I'm not sure if this one is on-topic here, but I'll give it a shot anyway.
I know that if I have some sort of signal, like for example \$y(t)=x(t)\$, and I want a signal with twice the frequency, I can write that as \$z(t)=x(2t)\$.
I also know that if I have signal \$y(t)=x(t)\$ and I want to shift it to right, I can write the shifted signal as \$z(t)=x(t-1)\$.
I also know that if I have signal \$y(t)=x(t)\$ and I want to time-reverse it, I can write the time-reversed signal as \$z(t)=x(-t)\$.
What confuses me is if I have a signal which has already been shifted, time-reversed or scaled and I need to shift it or scale it again.
For example I have a signal which is \$y(t)=x(2t-1)\$ and I need a signal which has been time-reversed, should that be \$z(t)=x(-2t-1)\$ or \$z(t)=x(-2t+1)\$? Same thing for scaling: If I have \$y(t)=x(2t-1)\$ and want to scale it by a factor of 2, should the result be \$z(t)=x(4t-1)\$ or \$z(t)=x(4t-2)\$?

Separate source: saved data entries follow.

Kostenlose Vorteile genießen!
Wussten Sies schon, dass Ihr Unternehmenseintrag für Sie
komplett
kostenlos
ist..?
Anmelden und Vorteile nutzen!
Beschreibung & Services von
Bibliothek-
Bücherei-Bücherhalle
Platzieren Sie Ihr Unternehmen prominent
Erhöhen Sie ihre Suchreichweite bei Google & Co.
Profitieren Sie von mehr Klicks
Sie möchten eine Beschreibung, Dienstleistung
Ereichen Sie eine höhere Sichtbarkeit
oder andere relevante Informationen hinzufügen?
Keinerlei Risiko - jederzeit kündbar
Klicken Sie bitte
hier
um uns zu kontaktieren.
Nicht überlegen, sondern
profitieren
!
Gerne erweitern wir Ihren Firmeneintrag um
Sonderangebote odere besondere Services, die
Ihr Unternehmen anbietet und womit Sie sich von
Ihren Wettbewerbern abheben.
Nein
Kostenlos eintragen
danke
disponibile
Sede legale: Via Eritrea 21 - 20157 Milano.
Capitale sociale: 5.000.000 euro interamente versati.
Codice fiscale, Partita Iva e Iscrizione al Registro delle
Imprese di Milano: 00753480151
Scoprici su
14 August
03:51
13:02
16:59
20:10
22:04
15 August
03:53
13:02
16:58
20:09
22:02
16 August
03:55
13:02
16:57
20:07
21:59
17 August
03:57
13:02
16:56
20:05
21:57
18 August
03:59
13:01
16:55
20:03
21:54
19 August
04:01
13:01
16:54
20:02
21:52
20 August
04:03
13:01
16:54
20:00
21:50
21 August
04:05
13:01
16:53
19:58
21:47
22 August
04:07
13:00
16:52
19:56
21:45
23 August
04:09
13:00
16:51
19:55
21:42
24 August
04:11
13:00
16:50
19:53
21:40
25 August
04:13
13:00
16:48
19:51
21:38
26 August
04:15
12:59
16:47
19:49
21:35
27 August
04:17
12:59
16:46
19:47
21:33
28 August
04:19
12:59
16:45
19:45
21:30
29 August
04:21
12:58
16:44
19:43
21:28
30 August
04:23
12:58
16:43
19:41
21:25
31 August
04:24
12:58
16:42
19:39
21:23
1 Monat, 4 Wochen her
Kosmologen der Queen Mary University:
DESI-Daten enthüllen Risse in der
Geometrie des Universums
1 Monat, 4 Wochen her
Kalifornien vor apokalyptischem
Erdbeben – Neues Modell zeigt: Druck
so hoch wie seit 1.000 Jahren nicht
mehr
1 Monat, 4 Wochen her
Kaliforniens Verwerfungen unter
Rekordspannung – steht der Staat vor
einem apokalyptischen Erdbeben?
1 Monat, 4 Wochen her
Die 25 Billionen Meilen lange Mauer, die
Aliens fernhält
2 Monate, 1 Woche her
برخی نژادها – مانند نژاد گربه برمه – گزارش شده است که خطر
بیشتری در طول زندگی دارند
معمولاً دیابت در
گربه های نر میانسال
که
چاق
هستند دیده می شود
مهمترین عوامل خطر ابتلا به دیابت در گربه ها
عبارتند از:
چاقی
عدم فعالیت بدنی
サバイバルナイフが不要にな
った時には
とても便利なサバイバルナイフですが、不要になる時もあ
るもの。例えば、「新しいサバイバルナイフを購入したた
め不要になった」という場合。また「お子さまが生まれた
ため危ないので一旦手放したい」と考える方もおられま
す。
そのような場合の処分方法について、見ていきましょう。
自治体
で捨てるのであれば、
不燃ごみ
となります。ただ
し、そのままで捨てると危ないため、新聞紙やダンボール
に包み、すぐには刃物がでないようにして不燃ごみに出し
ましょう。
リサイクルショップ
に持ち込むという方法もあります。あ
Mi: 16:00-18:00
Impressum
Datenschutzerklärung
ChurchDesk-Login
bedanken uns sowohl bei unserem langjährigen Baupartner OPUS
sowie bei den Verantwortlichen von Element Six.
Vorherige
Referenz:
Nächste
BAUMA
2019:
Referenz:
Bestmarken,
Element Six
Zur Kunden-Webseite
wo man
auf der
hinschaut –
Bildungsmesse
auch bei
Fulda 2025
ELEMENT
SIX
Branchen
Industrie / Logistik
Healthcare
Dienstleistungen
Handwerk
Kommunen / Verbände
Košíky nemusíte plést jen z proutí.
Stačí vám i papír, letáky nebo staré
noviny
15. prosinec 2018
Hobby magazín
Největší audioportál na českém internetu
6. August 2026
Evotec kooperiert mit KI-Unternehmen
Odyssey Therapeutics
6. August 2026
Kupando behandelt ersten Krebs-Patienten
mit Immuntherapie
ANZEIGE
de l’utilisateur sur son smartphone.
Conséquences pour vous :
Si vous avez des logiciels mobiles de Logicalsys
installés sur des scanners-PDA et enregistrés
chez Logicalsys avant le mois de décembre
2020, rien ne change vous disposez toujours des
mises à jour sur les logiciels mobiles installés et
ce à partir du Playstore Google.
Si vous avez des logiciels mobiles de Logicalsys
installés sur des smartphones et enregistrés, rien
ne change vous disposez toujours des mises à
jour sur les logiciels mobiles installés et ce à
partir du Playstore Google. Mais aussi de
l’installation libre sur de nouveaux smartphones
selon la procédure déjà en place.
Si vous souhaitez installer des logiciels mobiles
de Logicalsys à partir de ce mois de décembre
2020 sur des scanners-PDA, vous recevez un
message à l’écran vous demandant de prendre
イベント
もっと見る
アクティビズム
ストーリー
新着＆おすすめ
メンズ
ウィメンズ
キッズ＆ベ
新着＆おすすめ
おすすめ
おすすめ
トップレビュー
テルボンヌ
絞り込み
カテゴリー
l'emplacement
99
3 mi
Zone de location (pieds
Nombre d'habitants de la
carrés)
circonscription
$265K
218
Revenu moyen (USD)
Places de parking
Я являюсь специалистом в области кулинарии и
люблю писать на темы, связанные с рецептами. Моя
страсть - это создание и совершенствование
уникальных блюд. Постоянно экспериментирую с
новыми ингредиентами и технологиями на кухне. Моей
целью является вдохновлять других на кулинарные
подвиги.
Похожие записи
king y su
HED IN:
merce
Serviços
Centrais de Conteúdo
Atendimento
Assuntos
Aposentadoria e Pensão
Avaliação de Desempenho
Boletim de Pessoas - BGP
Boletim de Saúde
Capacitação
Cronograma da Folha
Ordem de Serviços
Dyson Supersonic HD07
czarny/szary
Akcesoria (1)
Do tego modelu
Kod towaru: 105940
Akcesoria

Note that this is a homework question, so I'm looking for an answer which will explain the principle behind the transformations.
Best Answer
I think what might help is if we start to use different symbols to avoid confusion. When you're doing this shifts, inverts and so on what's happening is that the variable t is being replaced by some transform of t (t = -1*t for mirroring, t=(t-2) for shifting, etc). You can see how ungainly and confusing the equations above are: there's t's on both sides.
So when you do these transforms, figure out how t is being affected. If we're doing a right shift of x(t), then we're replacing t with (t-n). Define a new variable (a temporary one, to keep things straight) tau and the relationship with t: tau = t-2. So now the transformed equation is x(tau) and tau = t-2, so to simplify, the transformed equation is x(t-2).
One step is plain and simple, but applying another shift, invert or scale makes the reasoning behind the approach more clear. To shift x(tau) all we do is treat tau like t was treated before. So this time, y(tau) = x(tau-1) (right shift by one). Then substitute t for tau from the above equation and you get this: y(t) = x( (t-2) -1 ) == x(t-3)
If instead we mirrored it, y(tau) = x(-tau) then we simplify again and get this: y(t) = x(-1 * (t-2) ) == x( -t + 2 )
Taking it in small steps and using substitution will help keep things straight and prevent what basically boils down to algebra mistakes. The trick is that you're always replacing t and only t with something else. Good luck!